Cartographie des risques : la priorité

La protection du savoir-faire apparaît donc comme un enjeu majeur des entreprises et doit être pris en compte tant au niveau interne qu'externe avec les partenaires et clients. Sans ralentir la performance de l’entreprise, il s’agit de trouver un juste équilibre entre confidentialité, intégrité et disponibilité des données tout en maintenant un degré de sécurité élevé. Une entreprise doit donc identifier ses atouts, sa valeur ajoutée et, donc, les menaces et vulnérabilités potentielles qui en découlent. En effet, en cas de vol de propriété intellectuelle et de fraude, les conséquences financières peuvent s’avérer dramatiques et il est primordial d’évaluer, en amont, un tel dommage. En outre, les données des utilisateurs sont également convoitées par les cybers attaquants et se prémunir de ce risque est tout aussi indispensable. Sans parler de l’atteinte à l’image et à la réputation en cas d’une éventuelle attaque.

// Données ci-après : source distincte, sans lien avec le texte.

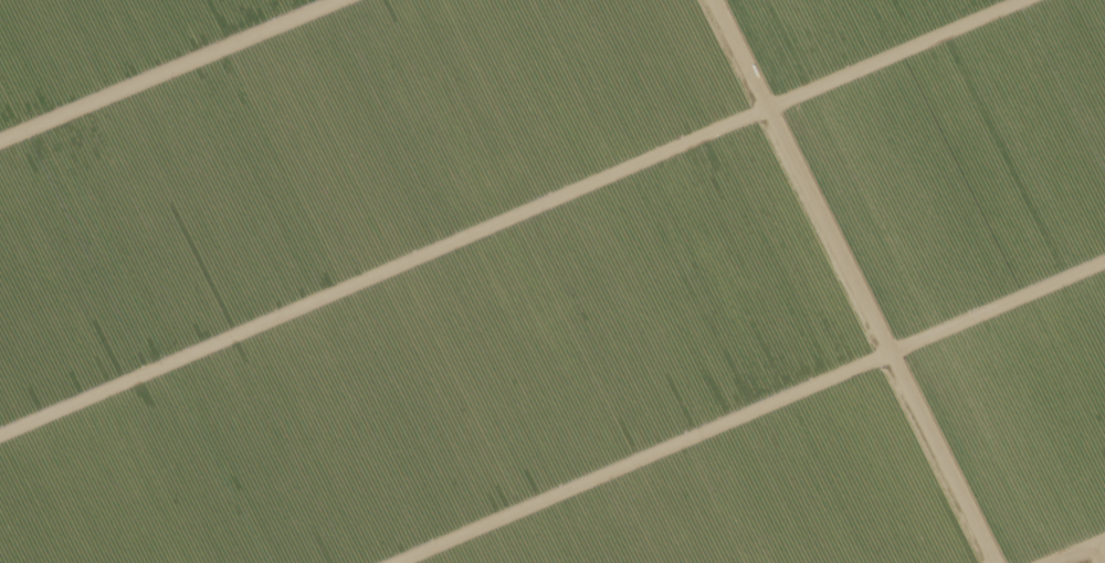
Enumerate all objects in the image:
crop: (107, 44)
crop: (324, 166)
crop: (968, 224)
crop: (451, 381)
crop: (754, 494)
crop: (1084, 560)

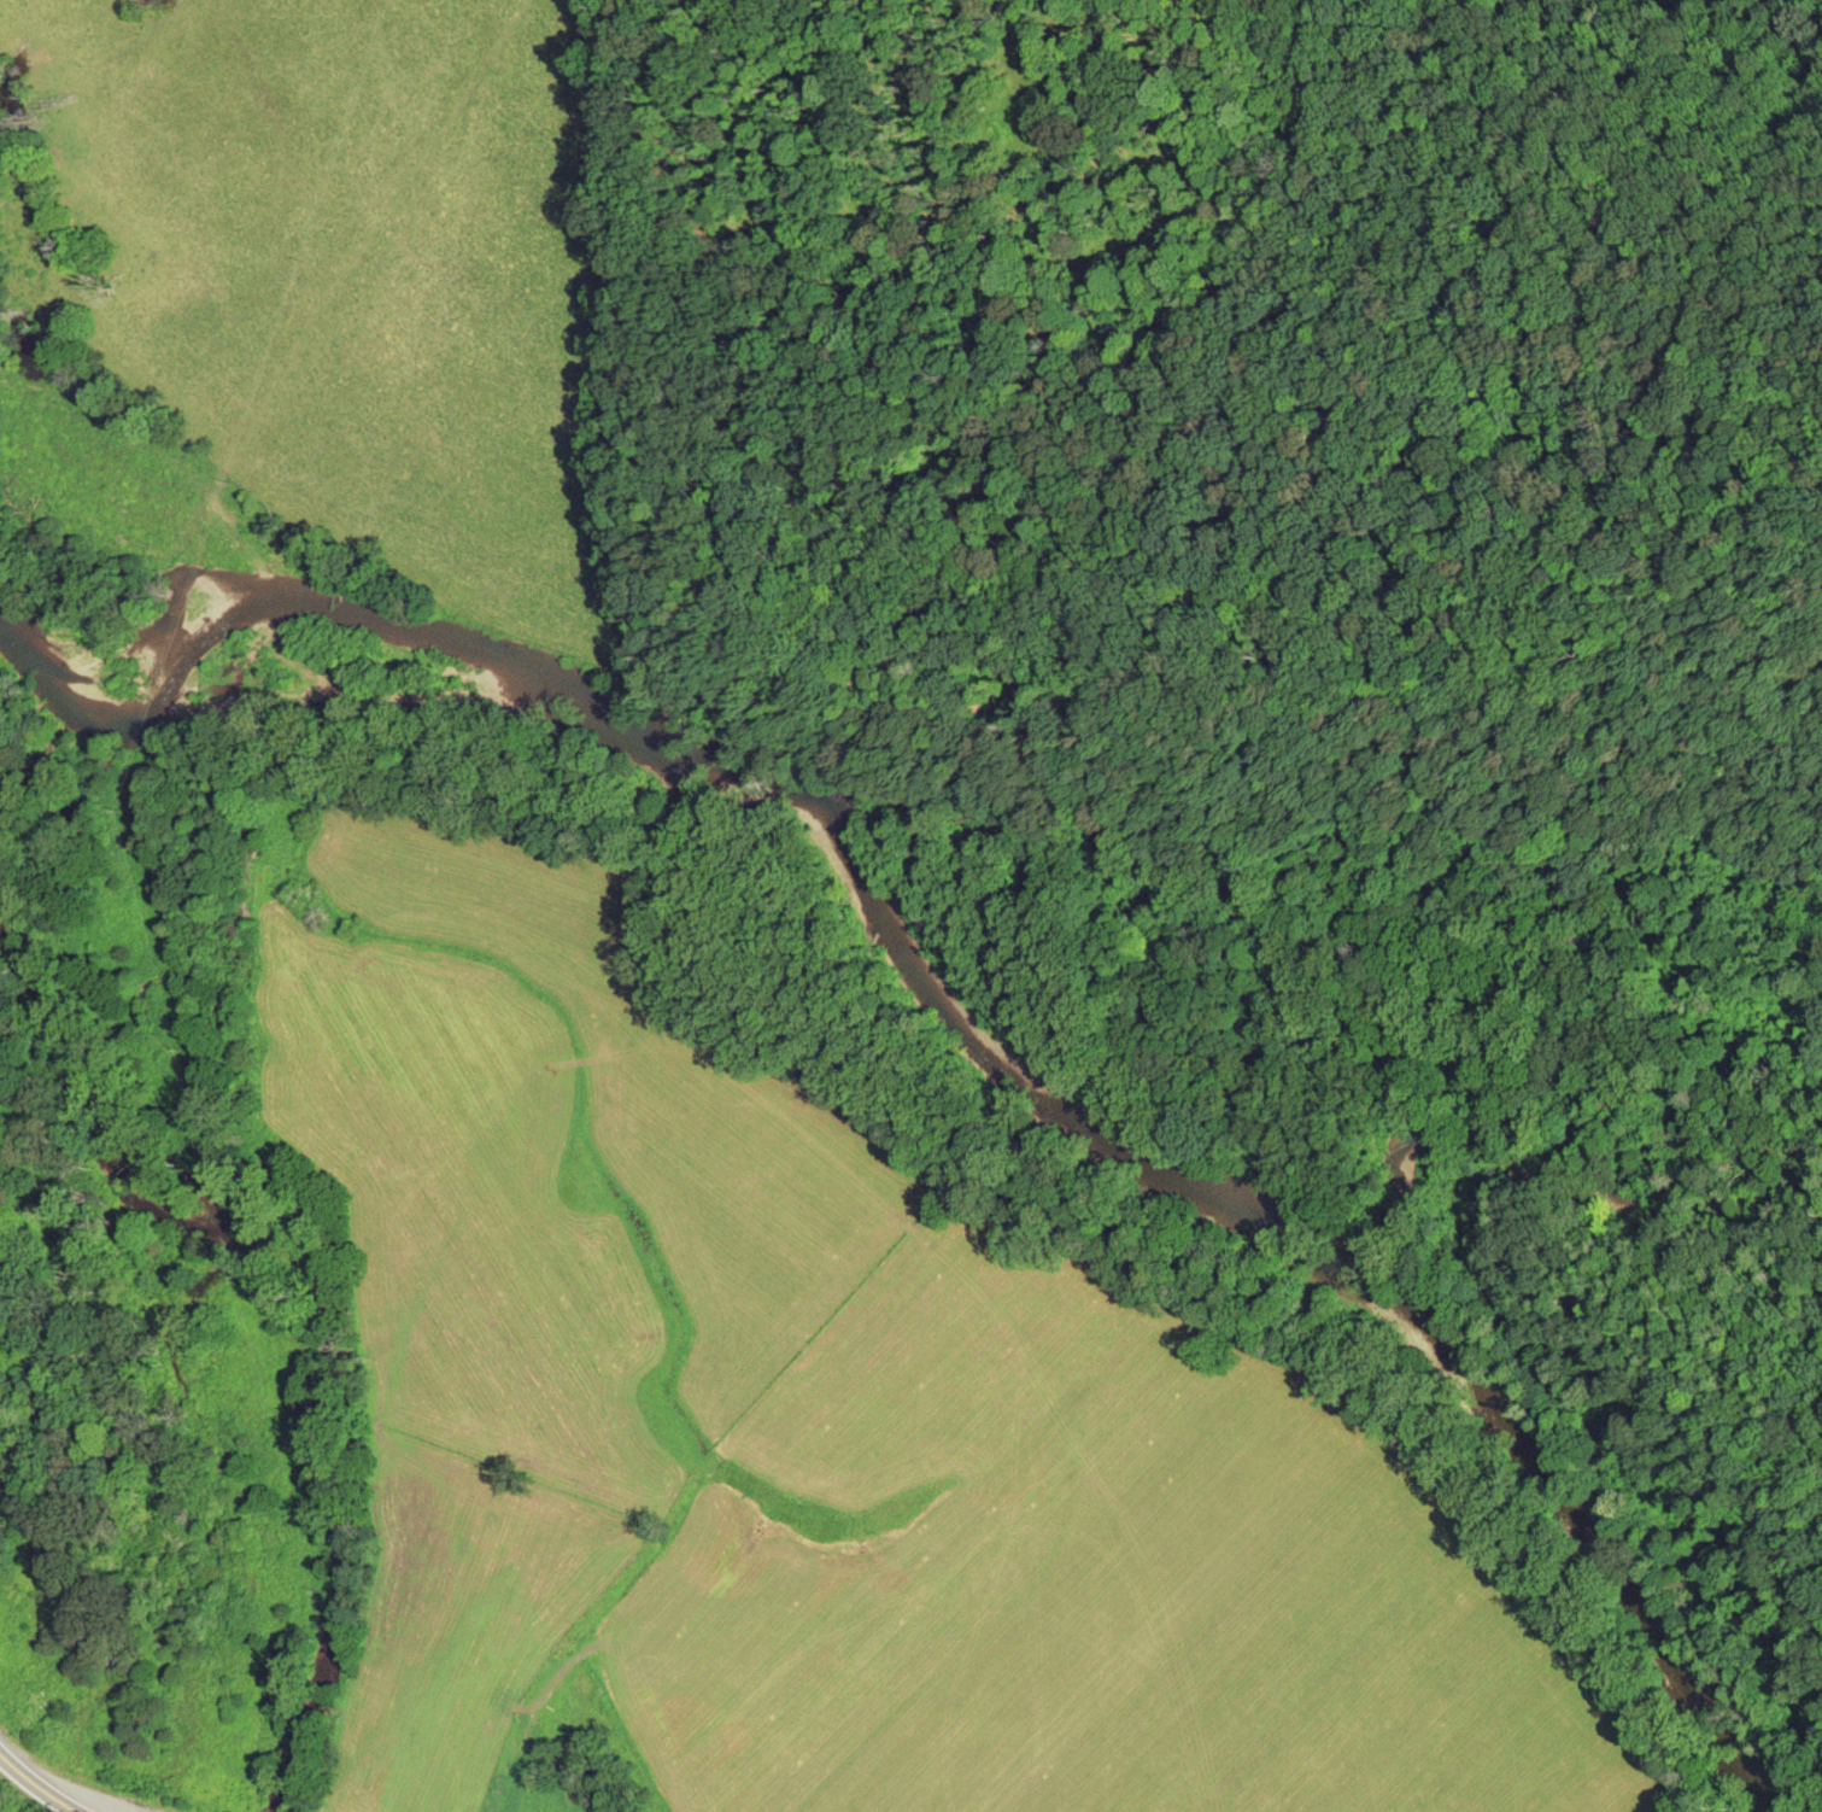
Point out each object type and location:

Se doter d’une solution technologique robuste

Les investissements, tant humains que financiers, déployés par les entreprises pour développer leur savoir-faire méritent d’être protégés. Par exemple, des applications ou des sites de streaming tels que Spotify ou Netflix offrent à leurs utilisateurs un catalogue très varié (morceaux de musiques, films, séries…) qu’il convient de protéger efficacement au risque de mettre en péril tout leur business model en cas de pillage par des concurrents ou des hackers.

Pour parer à ce type d’attaques, une technique encore méconnue et pourtant très efficace commence à être de plus en plus utilisée, en particulier par les organisations les plus mûres dans les domaines de la défense, des jeux en ligne, des contenus vidéos ou des applications mobiles : l’obfuscation. Elle permet de brouiller les pistes en créant au sein d’un code des centaines de lignes d’autres codes qui sont en réalité incompréhensibles, erronées ou bien encore des leurres. Les hackers, étant motivés par l’appât du gain rapide, se retrouvent vite découragés et les secrets de fabrication noyés dans des milliers d’informations complexes. Si aucune solution de cyber sécurité ne garantit une fiabilité complète, l’obfuscation permet néanmoins à l’entreprise de gagner du temps évitant le pillage de données qui mettrait à néant des années d’investissements. Une solution puissante qui verrouille les codes et ralentit les tentatives de rétro-ingénierie tout en protégeant les données de l’entreprise.

La taille de l’entreprise ne doit pas être un élément décisif pour protéger sa propriété intellectuelle : si de nombreux grands groupes ont procédé à l’analyse de risque, les petites et moyennes peinent à entamer ce processus qui reste encore novateur. Néanmoins, face aux multiples affaires d’espionnage industriel et d’ingérence avec une résonance mondiale, la prise de conscience est réelle et pousse toutes les entreprises à se protéger à l’aide d’outils performants.